NO ONE who's actually working uses Mr.
Right, but if he's even thinking about it, he must be a student/ far younger than this professional. I've never used a last name unless it's obvious that they have the old world mentality. But that makes me think, if you met him on a plane, surely you used his first name in conversation, or you're more familiar with him now?
Are you serious? Of course first name. Act like an adult if you want to be treated like one.
I would address him the same way you addressed him on the plane (e.g. hey John, do you mind not drooling over my shoulder as you sleep).. if you never "addressed" him during your conversation, I would use the way he introduced himself to you..
in 99% of the cases 1st name should be fine..
If he introduced himself by his first name, use that. If not, call him Mr._______ in the first email, then if he responds with his first name as his signature call him by that from now on.
First name. I always addressed bankers by their last name when I was in school, but now that I'm working, I think it's just weird. Look at it this way: you are both adults, so why would you call another adult by their last name, unless you were both part of some group, like the Army? If the person does not respond just because you addressed them by their first name, they probably would not have responded or been helpful anyway.
first name is fine but if they are from the south(I am ).. i think it looks really good to see MR/MRS... im 32 and run a group and like with younger folks are super respectful. ... I will quickly ask them to call me by my first name but i tend to remember those who are super polite
My inclination is first name unless he's over the age of 70 (maybe 65). Personally I think it's weird when people call me Mr. Dingdong08.My dad, who's in his late 60's, even says "I'm Dick, Mr. Dingdong06 was my dad." But I just saw monty09s post and that makes sense about the South. We bought a company located in the deep South and the COO, who was >50 (and was at least 15 years older than me at the time) a really experienced exec and a real Southern gentlemen, would address me by Mr. until I told him at least a dozen times to please just use my first name.

### Data for review
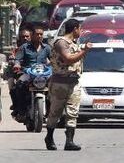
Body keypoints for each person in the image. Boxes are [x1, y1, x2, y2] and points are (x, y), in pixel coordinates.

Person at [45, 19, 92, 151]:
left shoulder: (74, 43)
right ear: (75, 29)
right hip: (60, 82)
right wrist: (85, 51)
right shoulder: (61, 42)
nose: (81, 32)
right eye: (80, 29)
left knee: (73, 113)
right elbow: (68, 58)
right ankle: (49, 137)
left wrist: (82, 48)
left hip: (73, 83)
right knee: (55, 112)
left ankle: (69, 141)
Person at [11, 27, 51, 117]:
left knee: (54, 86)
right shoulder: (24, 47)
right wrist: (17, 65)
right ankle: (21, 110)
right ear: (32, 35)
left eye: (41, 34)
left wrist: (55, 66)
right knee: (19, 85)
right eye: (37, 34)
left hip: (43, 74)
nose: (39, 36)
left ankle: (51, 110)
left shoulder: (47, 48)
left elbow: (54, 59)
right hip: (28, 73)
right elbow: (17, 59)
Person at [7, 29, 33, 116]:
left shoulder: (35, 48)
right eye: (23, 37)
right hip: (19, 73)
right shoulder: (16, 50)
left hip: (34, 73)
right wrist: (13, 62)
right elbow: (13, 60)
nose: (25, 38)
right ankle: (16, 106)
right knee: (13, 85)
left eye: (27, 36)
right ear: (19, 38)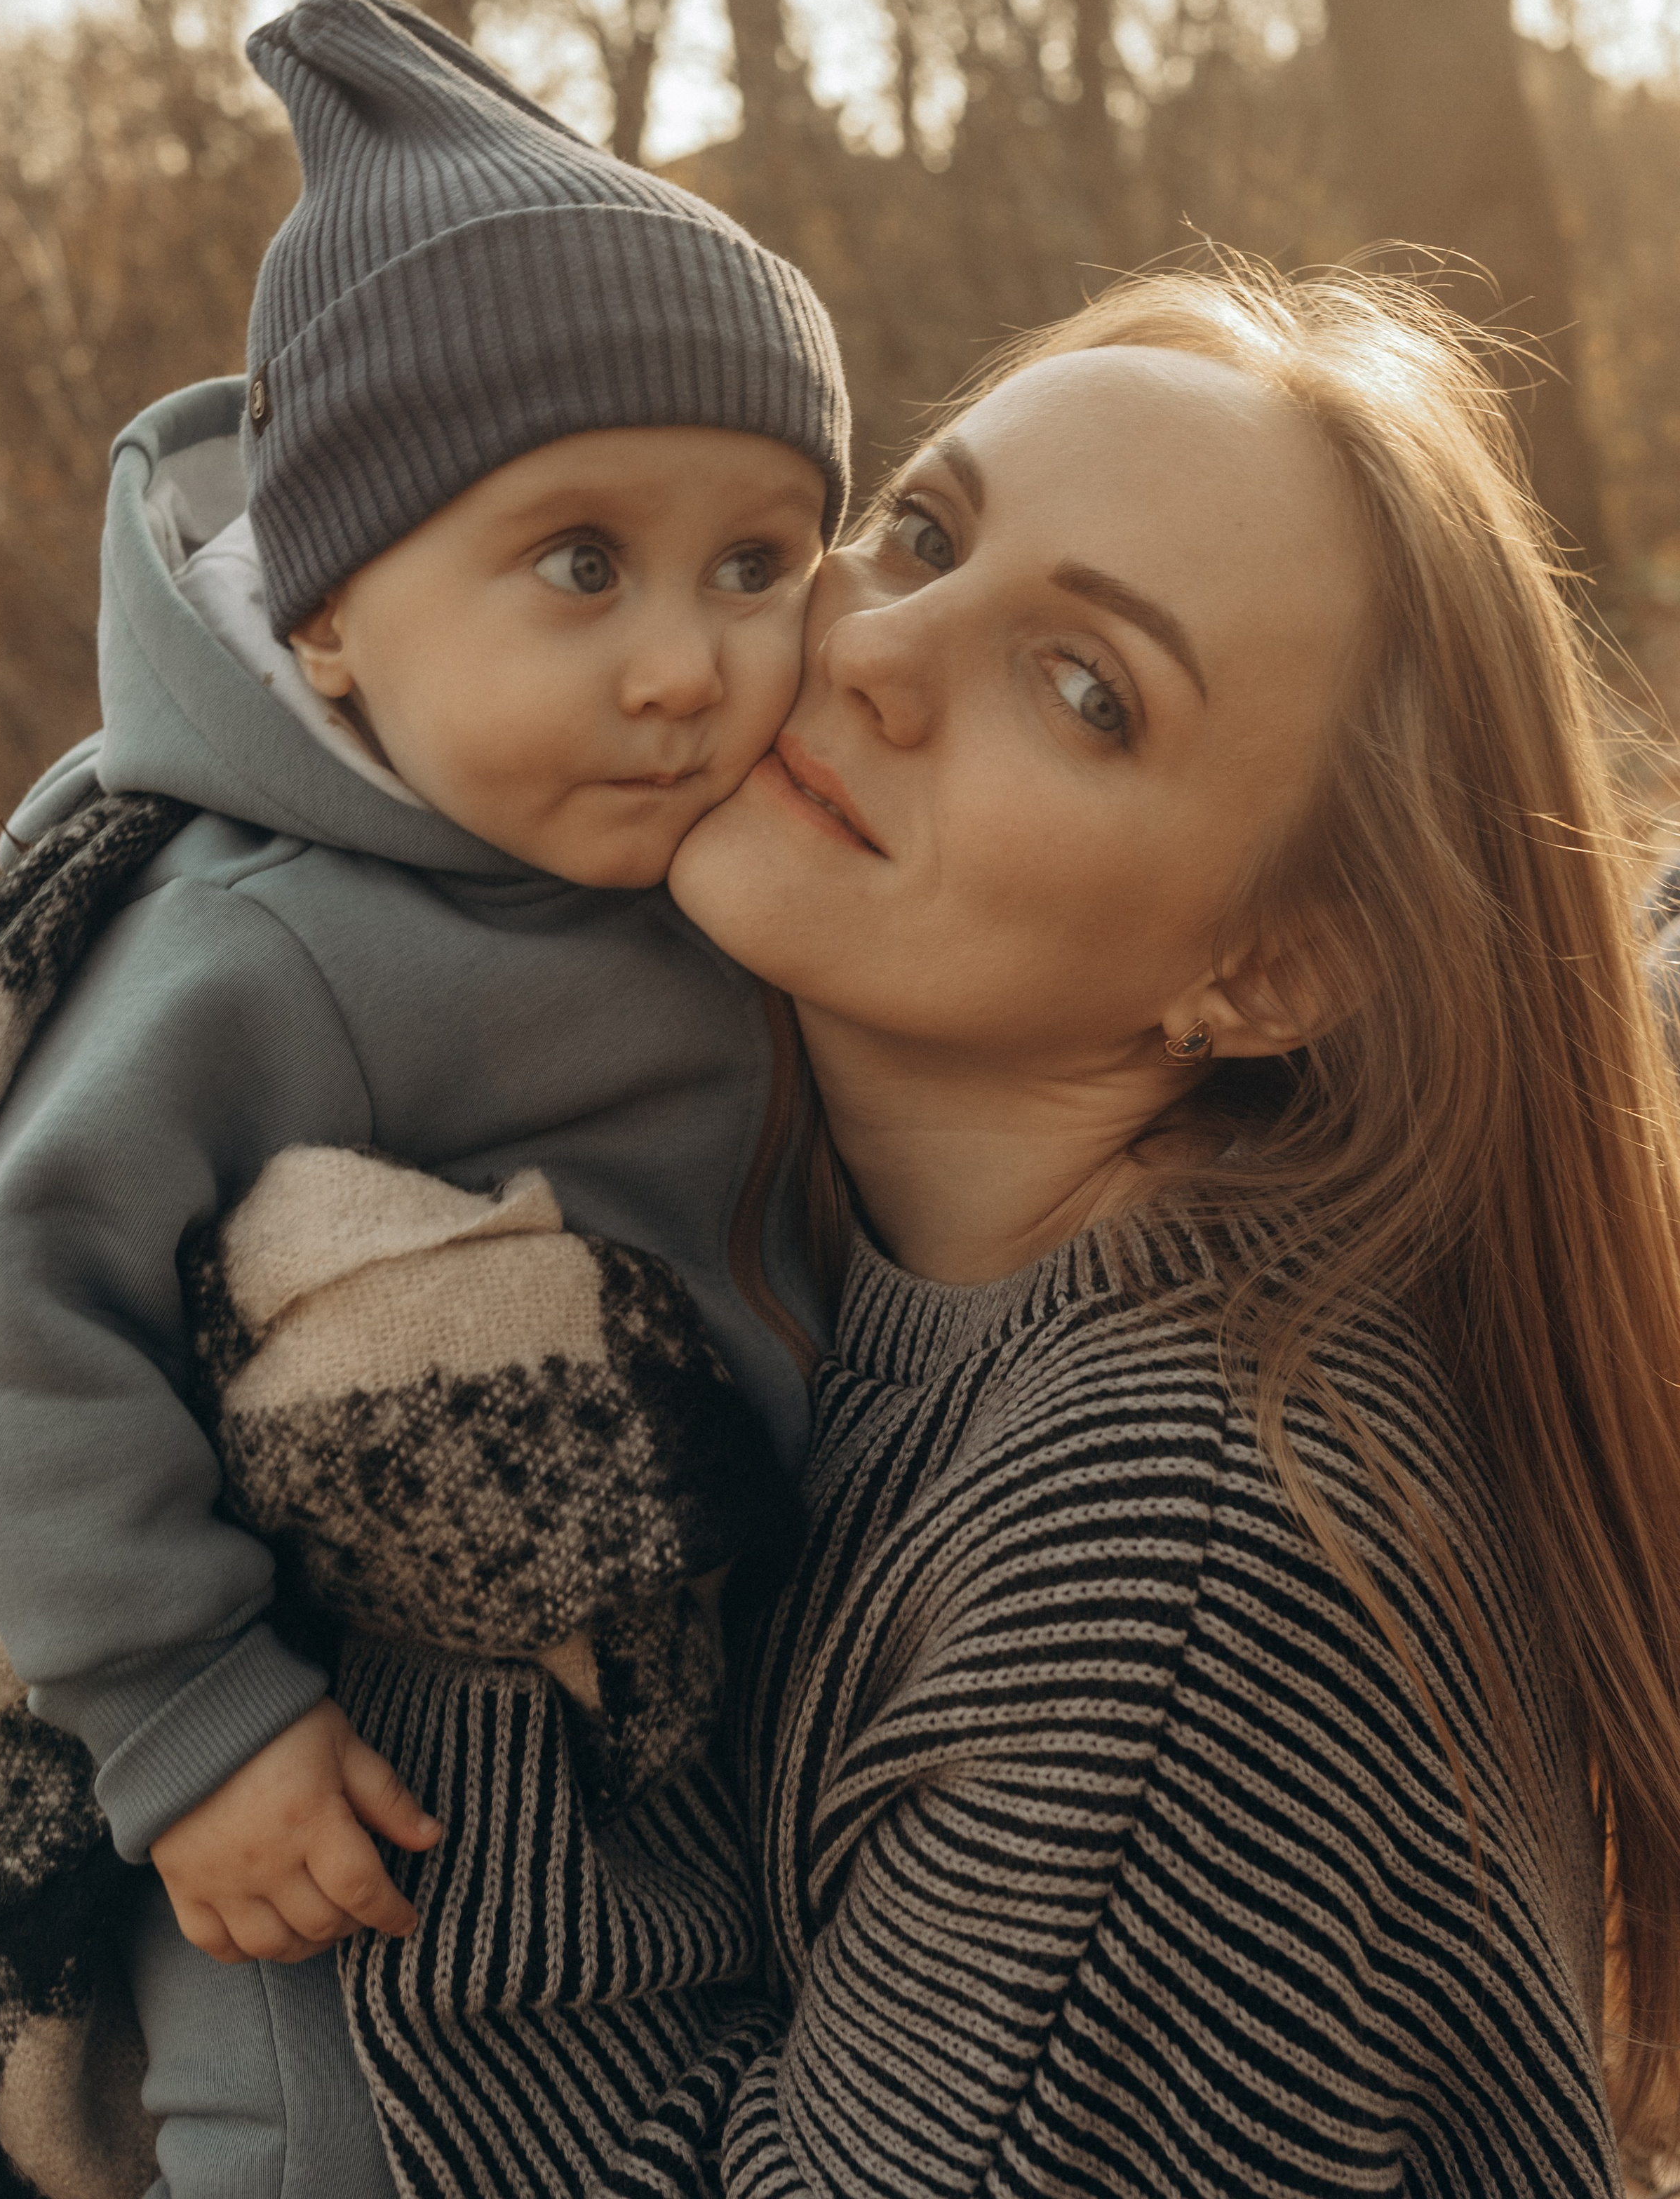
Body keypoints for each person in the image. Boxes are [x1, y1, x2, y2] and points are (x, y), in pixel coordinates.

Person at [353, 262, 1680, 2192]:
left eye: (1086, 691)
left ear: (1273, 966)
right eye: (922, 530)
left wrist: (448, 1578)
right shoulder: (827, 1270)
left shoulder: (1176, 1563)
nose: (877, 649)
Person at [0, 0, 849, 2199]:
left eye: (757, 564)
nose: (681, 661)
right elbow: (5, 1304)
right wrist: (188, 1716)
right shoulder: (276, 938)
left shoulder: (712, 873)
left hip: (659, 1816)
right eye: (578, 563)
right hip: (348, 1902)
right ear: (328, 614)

### Problem to work on
Summarize the discussion above about addressing someone by first name or as Mr. in two sentences.

### Result for this task
Most posters favor using the first name, saying that adults address each other that way and that it works in nearly all cases. Some advise following how the person introduced himself or signed his reply, while others note that Mr. can make a good impression with people from the South or those over about 70.